Sighing, she sank deeper into the vomit bed and wished someone would contact her.

And then someone did.

Got your number from Duncan, the message read. Have news. Can we meet? Charles Shreve.

Pip snickered. What kind of stuffy person signed a text message—with his full name, no less?

Can we meet? She re-read the words half a dozen times. They sounded vaguely clandestine. No doubt the Pip of Yesterday would have been able to read an entire library of trashy romance novels into that line. The Pip of Today, however, had met Charles in person. There was nothing romantic or clandestine about him.

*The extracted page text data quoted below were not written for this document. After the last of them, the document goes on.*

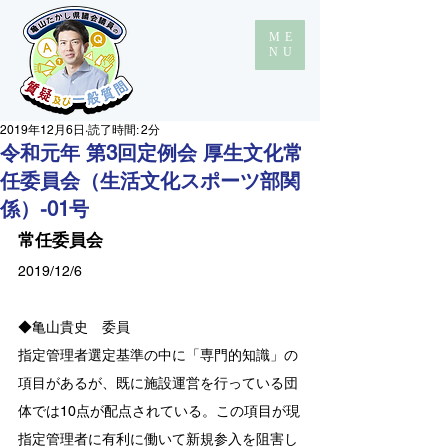
ME
NU
2019年12月6日
読了時間: 2分
令和元年 第3回定例会 厚生文化常
任委員会（生活文化スポーツ部関
係）-01号
常任委員会
2019/12/6
◆亀山貴史　委員　 　
指定管理者選定基準の中に「専門的知識」の
項目があるが、既に施設運営を行っている団
体では10点が配点されている。この項目が現
指定管理者に有利に働いて新規参入を阻害し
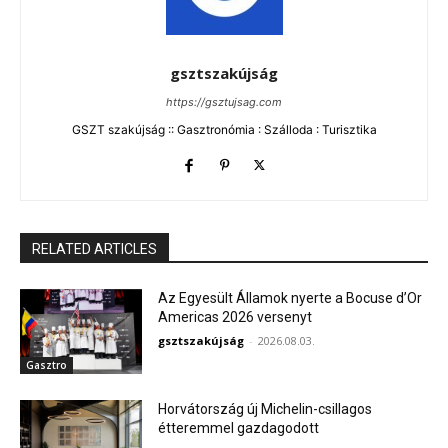
gsztszakújság
https://gsztujsag.com
GSZT szakújság :: Gasztronómia : Szálloda : Turisztika
RELATED ARTICLES
Az Egyesült Államok nyerte a Bocuse d’Or
Americas 2026 versenyt
gsztszakújság
-
2026.08.03.
Gasztro
Horvátország új Michelin-csillagos
étteremmel gazdagodott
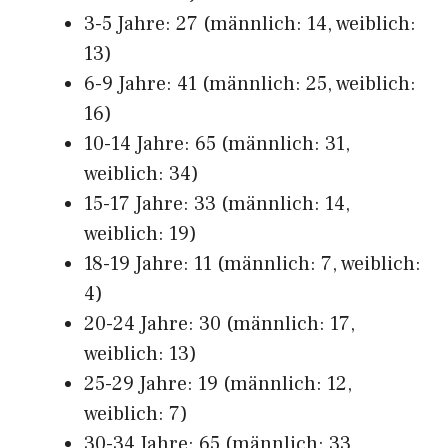
3-5 Jahre: 27 (männlich: 14, weiblich:
13)
6-9 Jahre: 41 (männlich: 25, weiblich:
16)
10-14 Jahre: 65 (männlich: 31,
weiblich: 34)
15-17 Jahre: 33 (männlich: 14,
weiblich: 19)
18-19 Jahre: 11 (männlich: 7, weiblich:
4)
20-24 Jahre: 30 (männlich: 17,
weiblich: 13)
25-29 Jahre: 19 (männlich: 12,
weiblich: 7)
30-34 Jahre: 65 (männlich: 33,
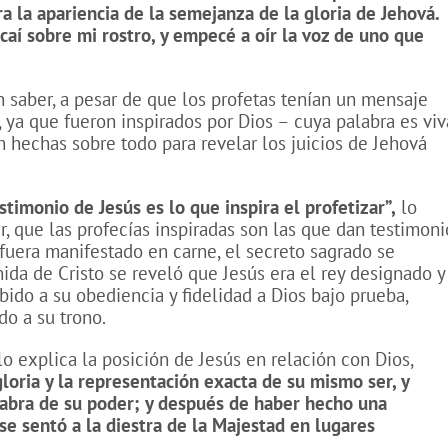
a la apariencia de la semejanza de la gloria de Jehová.
caí sobre mi rostro, y empecé a oír la voz de uno que
 saber, a pesar de que los profetas tenían un mensaje
, ya que fueron inspirados por Dios – cuya palabra es viv
n hechas sobre todo para revelar los juicios de Jehová
estimonio de Jesús es lo que inspira el profetizar”,
lo
r, que las profecías inspiradas son las que dan testimoni
 fuera manifestado en carne, el secreto sagrado se
nida de Cristo se reveló que Jesús era el rey designado y
bido a su obediencia y fidelidad a Dios bajo prueba,
do a su trono.
o explica la posición de Jesús en relación con Dios,
gloria y la representación exacta de su mismo ser,
y
labra de su poder;
y después de haber hecho una
se sentó a la diestra
de la Majestad
en lugares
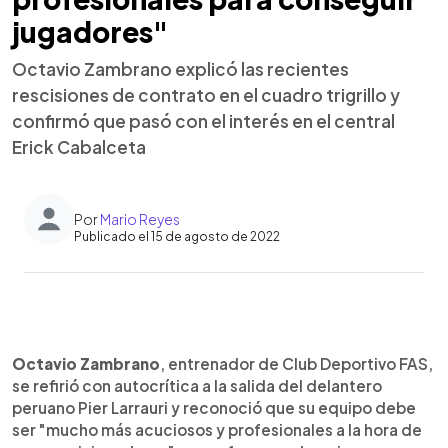
jugadores"
Octavio Zambrano explicó las recientes
rescisiones de contrato en el cuadro trigrillo y
confirmó que pasó con el interés en el central
Erick Cabalceta
Por
Mario Reyes
Publicado el 15 de agosto de 2022
0:00
►
Escuchar artículo
Octavio Zambrano
, entrenador de Club Deportivo FAS,
se refirió con autocrítica a la salida del delantero
peruano Pier Larrauri y reconoció que su equipo debe
ser "mucho más acuciosos y profesionales a la hora de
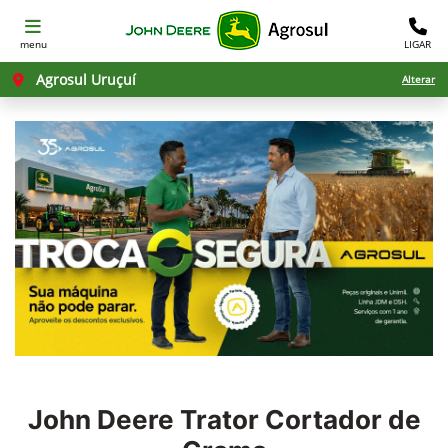
menu
LIGAR
Agrosul Uruçuí
Alterar
John Deere
Trator Cortador de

I have news too, she texted back. Beirut Lounge. 6 p.m. Tomorrow.

She set down her phone. Picked it up again. Sent another message.

Duncan's coming too.

She hadn't actually asked Duncan, but she was sure he'd be game. Anyway, if Pip could skip another German class to attend the meeting, Duncan could skip his weekly round of Dungeons & Dragons. This was important. Something sinister was afoot.

Her youthful optimism partially restored, Pip hopped out of bed and went to take a shower.